Die Geschichte ländlicher Bodenmärkte in der Frühen Neuzeit hat in den vergangenen zwei Jahrzehnten große Aufmerksamkeit genossen. Zwei eng miteinander zusammenhängende Probleme dominieren die neuere Forschung. Zum einen fragt sie mit Bezug auf das klassische, von Karl Polanyi in einprägsamer Weise formulierte Problem des Übergangs zur Marktgesellschaft [12] nach den institutionellen Rahmenbedingungen für die Entstehung von Bodenmärkten. Dabei spielt in der Regel die Herausbildung exklusiver property rights eine zentrale Rolle.
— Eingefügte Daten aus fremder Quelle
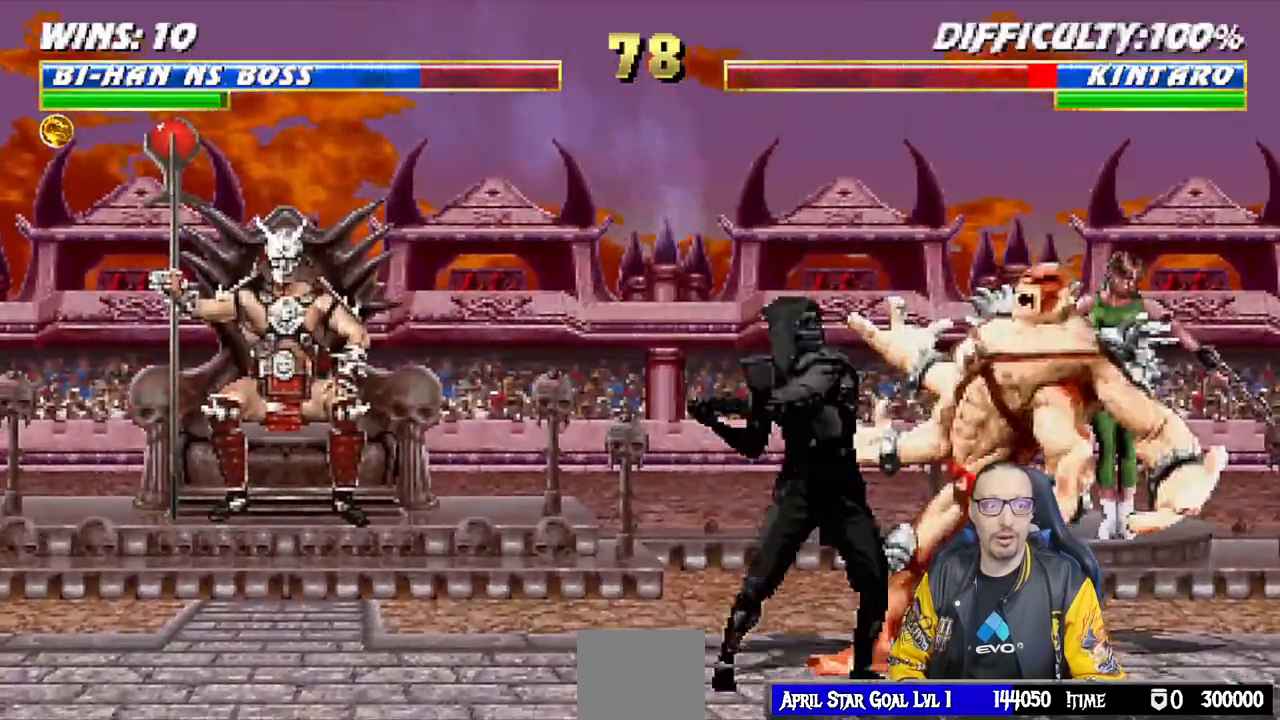
{"buttons": ["SQUARE", "L1", "DPAD_DOWN"], "left_stick": "center", "right_stick": "center", "events": [[33, "SQUARE", "up"], [50, "DPAD_DOWN", "down"], [133, "SQUARE", "down"], [200, "SQUARE", "up"], [283, "SQUARE", "down"], [367, "SQUARE", "up"], [433, "SQUARE", "down"]]}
Die jüngere Literatur datiert den Beginn dieses Prozesses auf einen sehr viel früheren Zeitpunkt als die ältere – für Oberitalien teilweise schon auf das Hoch- und Spätmittelalter –, betont jedoch die Notwendigkeit einer starken regionalen und sachlichen Differenzierung dieses Befundes. [13] Zum anderen untersucht sie intensiver als ältere Forschungen die konkreten Mechanismen der Bodenmärkte, d.h. insbesondere Landtransaktionen und Pachtverhältnisse. Auch hier fallen die Befunde gemischt aus. Zwar lassen sich solche ökonomischen Beziehungen ebenfalls schon zu frühen Zeitpunkten nachweisen, aber wirklich preisbildende Märkte resultierten daraus erst sehr viel später. In Westfalen etwa waren Landtransaktionen selbst in der ersten Hälfte des 19. Jahrhunderts noch stark von sozialen Netzwerken dominiert. [14]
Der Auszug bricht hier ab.